Çininin Memleketi: Kütahya

Bilenler bilir; buğdayın anavatanı olan Anadolu coğrafyasında, yolunuz hangi şehre düşerse düşsün, her sofrada mutlaka yöreyle özdeşleşen bir hamur işi tadarsınız. Bu yemekler kimi zaman yakın şehirler arasında “Bizim yöreninki daha lezzetli!” atışmalarını da beraberinde getirir.
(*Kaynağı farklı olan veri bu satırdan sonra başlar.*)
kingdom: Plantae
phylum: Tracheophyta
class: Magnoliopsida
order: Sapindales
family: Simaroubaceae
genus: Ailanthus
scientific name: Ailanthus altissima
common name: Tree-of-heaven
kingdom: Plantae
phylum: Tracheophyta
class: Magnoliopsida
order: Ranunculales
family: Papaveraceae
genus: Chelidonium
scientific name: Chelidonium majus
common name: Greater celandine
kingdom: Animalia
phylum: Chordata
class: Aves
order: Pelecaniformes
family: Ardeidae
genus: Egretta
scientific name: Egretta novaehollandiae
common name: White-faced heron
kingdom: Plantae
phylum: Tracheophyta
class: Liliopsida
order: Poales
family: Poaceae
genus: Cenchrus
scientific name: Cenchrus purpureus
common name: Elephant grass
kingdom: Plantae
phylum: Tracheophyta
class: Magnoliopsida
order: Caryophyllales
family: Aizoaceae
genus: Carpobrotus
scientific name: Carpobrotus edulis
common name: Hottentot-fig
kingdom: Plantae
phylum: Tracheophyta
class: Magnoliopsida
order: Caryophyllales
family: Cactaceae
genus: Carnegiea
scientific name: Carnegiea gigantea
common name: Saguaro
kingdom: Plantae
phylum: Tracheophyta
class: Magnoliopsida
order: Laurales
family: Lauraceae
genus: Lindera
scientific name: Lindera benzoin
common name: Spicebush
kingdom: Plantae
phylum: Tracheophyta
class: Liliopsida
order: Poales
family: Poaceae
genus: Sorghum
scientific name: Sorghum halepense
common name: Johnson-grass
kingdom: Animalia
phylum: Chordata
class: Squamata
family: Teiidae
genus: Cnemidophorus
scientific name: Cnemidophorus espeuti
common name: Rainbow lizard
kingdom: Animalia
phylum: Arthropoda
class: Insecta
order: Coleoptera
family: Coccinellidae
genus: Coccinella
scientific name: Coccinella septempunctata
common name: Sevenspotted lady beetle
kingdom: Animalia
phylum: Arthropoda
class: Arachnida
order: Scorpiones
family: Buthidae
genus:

Tarhanadan mantıya kadar uzanan bu lezzetler, her yörede bölgenin malzemeleri ve yapısı ile adeta yeniden harmanlanarak servis edilir.

Kütahya’yı ilk ziyaretim yaklaşık 11 yıl önce, günlerin o en uzun olduğu haziran ayında olmuştu. Geç bir akşam sofrasına yetişmiştim. İkram edilen mercimekli mantı ile güngörmüş umur geçirmiş ev sahibimizin ertesi gün sabahın beşinde kalkarak hazırladığı ve varlığından önce kokusuyla bizleri sofraya çeken haşhaşlının tadını unutamam. Lezzet dediğimiz olgu, galiba damakta bıraktığından daha fazlasını hafızaya kaydediyor!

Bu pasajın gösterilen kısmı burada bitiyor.